BEGIN EXTRACT TO READ

Only 36 percent of Americans could pass a multiple-choice civics test of the kind that is administered to immigrants seeking to become citizens. Sixty percent don’t know which countries the United States fought in World War II. Fifty-seven percent don’t know how many justices serve on the Supreme Court. Only 24 percent know what Benjamin Franklin was famous for. (Hint: It wasn’t inventing the lightbulb.)
Those are just some of the dispiriting results of a national survey sponsored by the Woodrow Wilson National Fellowship Foundation. The poll confirms that there is a national emergency of civics illiteracy, and it is getting worse: Seventy-four percent of those over age 65 could pass the citizenship exam (which requires correctly answering just six out of 10 questions), but only 19 percent of those under 45 could do so. Even getting a college degree does not guarantee a minimal knowledge of U.S. history. In surveys of college graduates commissioned by the American Council of Trustees and Alumni, fewer than 20 percent could identify the Emancipation Proclamation, only 42 percent knew that the Battle of the Bulge occurred during World War II, and one-third were unaware that Franklin D. Roosevelt had introduced the New Deal. We are a democracy at risk of being too ignorant to govern ourselves.
So it is a matter of national concern that the California State University (CSU) system is on the verge of further diluting its already inadequate history and government requirements. CSU may not have as much prestige as the better-known University of California system, but it has about twice as many students. The largest four-year university system in the nation, CSU enrolls about 484,300 students, with 23 campuses and eight off-campus centers. It awards nearly half of the bachelor’s degrees in the nation’s most populous state. It is also the largest producer of teachers in the state and among the largest in the country, graduating about 6,800 K-12 teachers every year. But how can teachers teach what they have never learned?
In 2017, CSU Chancellor Timothy P. White, a biologist, issued a seemingly innocuous executive order standardizing general education requirements across the CSU system. The result is not so innocuous: At universities such as Cal State Fullerton and Cal State San Diego, which had required students to take more social science than at other campuses, students will no longer have to study world history to graduate. As a result, dozens of classes of world history and Western civilization won’t be taught, and thousands of students will leave college ignorant of those subjects.
Even greater changes are afoot as a result of a General Education Task Force appointed by the CSU Faculty Senate — a task force that included faculty members, administrators and students but no practicing historians. The task force recommends a radical revision of the “American Institutions” requirement that has existed since 1961 “to ensure that students acquire knowledge and skills that will help them to comprehend the workings of American democracy” through a “comprehensive study of American history and American government.”
Currently, most CSU students must complete two classes to meet this requirement. The task force recommended reducing this to just one class in the field of “Democracy in the U.S., which may include American and California government and history.” The most important word in this sentence is “may”: It suggests that, if these changes are implemented, CSU students will be able to graduate without having taken a single class in U.S. history. Indeed, history is barely mentioned in the task force report, which relegates it to something called “cross-cutting values” along with “diversity and social justice” and “global awareness and civic engagement.”

END EXTRACT TO READ
BEGIN EXERCISE DATA

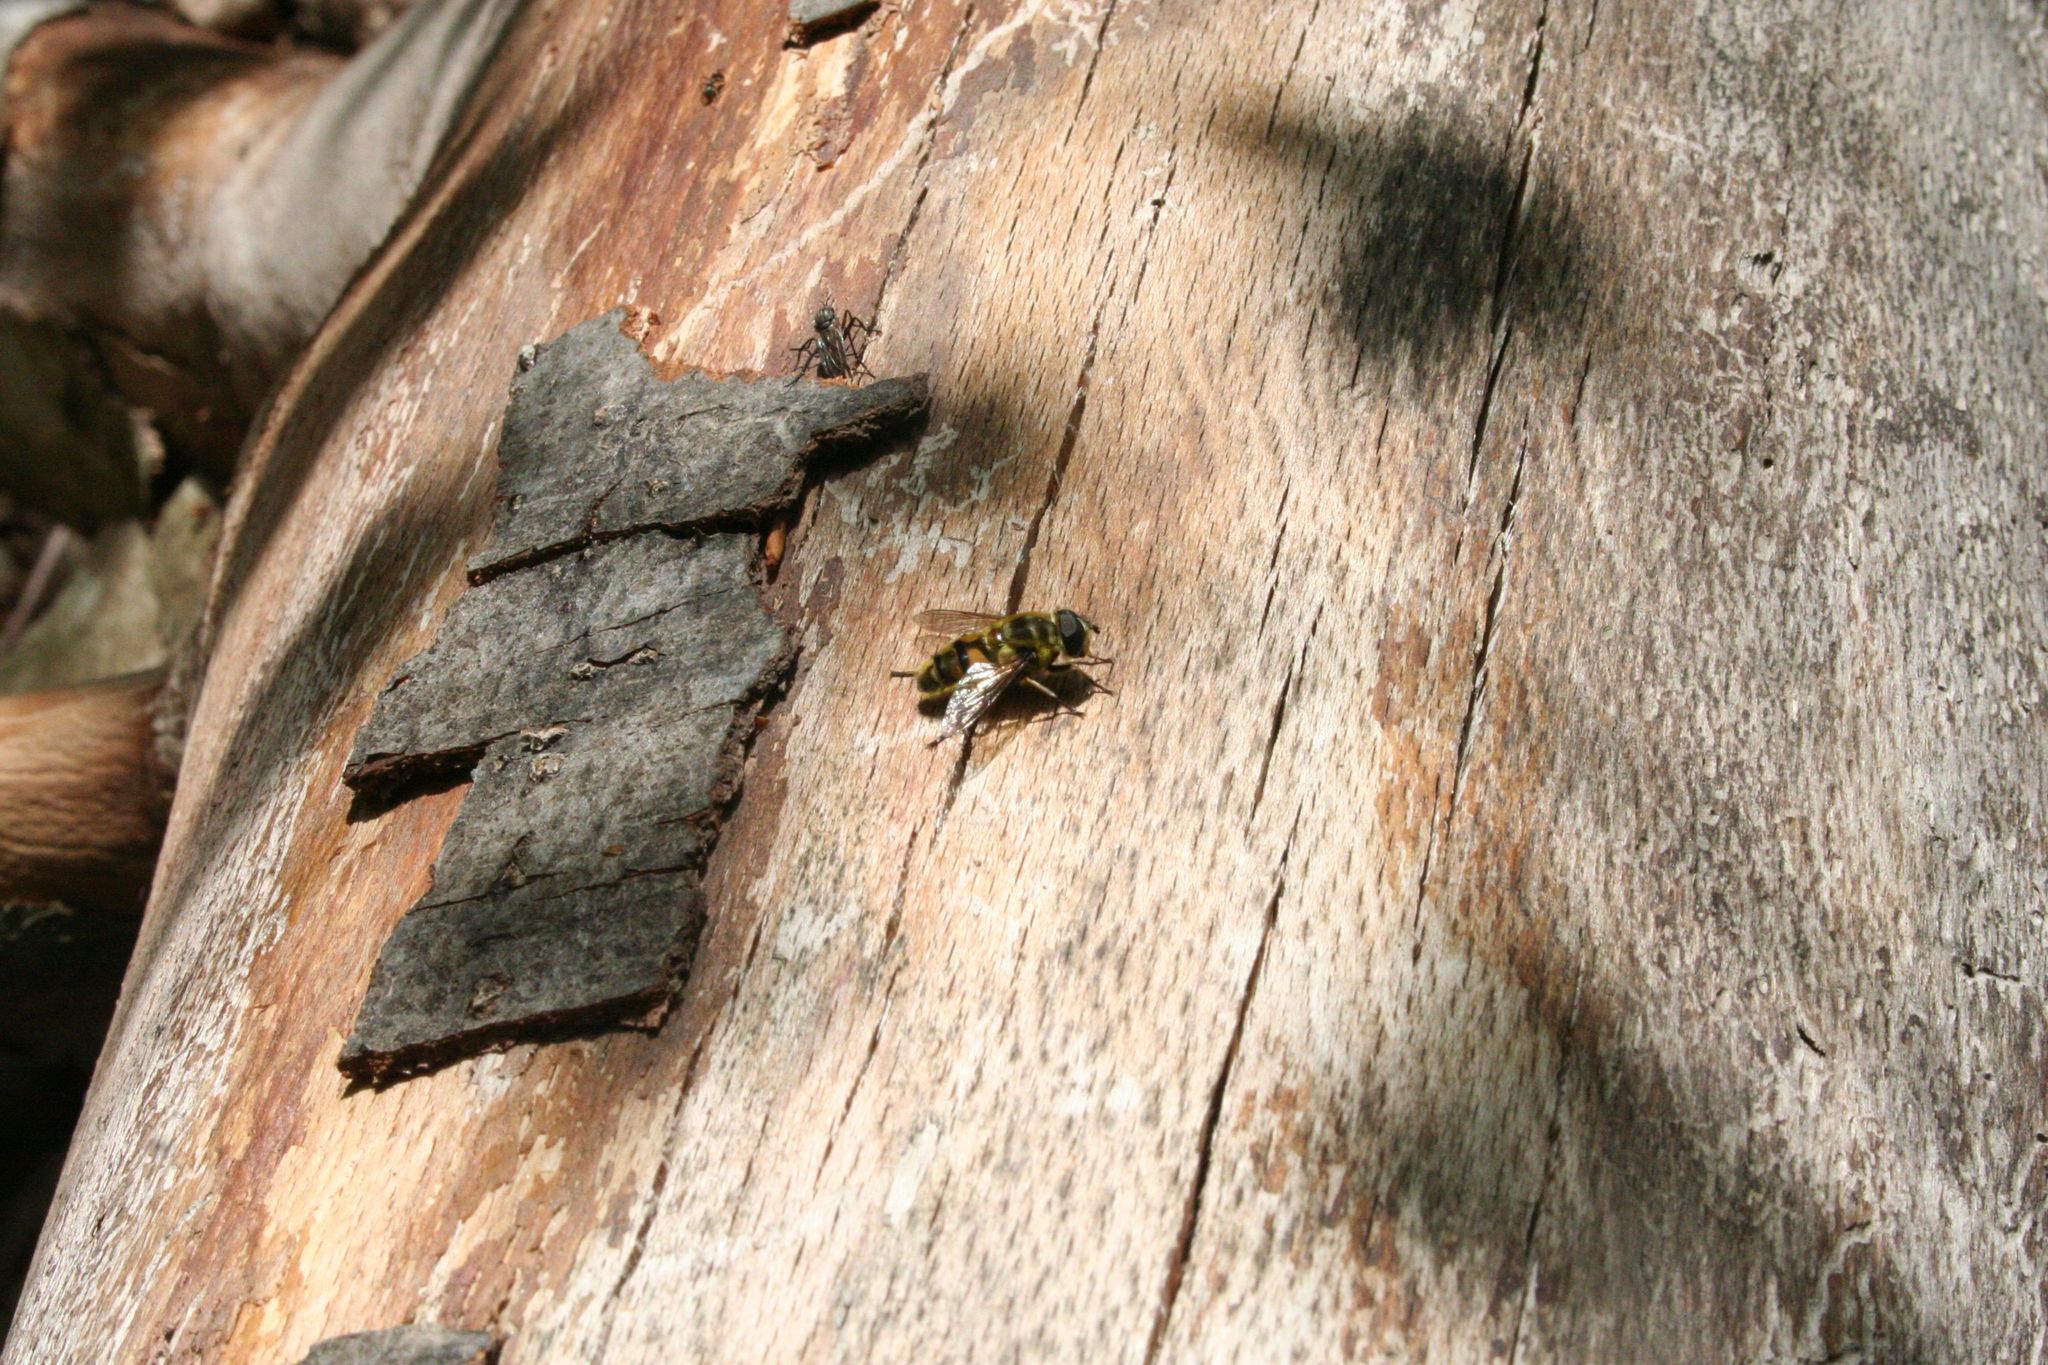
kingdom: Animalia
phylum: Arthropoda
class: Insecta
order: Diptera
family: Syrphidae
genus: Myathropa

END EXERCISE DATA

**EXERCISE INSTRUCTIONS:** Please copy the passage of the civics literacy text starting with "So it is a matter" and going on through "have never learned?", swapping "CSU" for "Cal State".

**RESPONSE:**
So it is a matter of national concern that the California State University (Cal State) system is on the verge of further diluting its already inadequate history and government requirements. Cal State may not have as much prestige as the better-known University of California system, but it has about twice as many students. The largest four-year university system in the nation, Cal State enrolls about 484,300 students, with 23 campuses and eight off-campus centers. It awards nearly half of the bachelor’s degrees in the nation’s most populous state. It is also the largest producer of teachers in the state and among the largest in the country, graduating about 6,800 K-12 teachers every year. But how can teachers teach what they have never learned?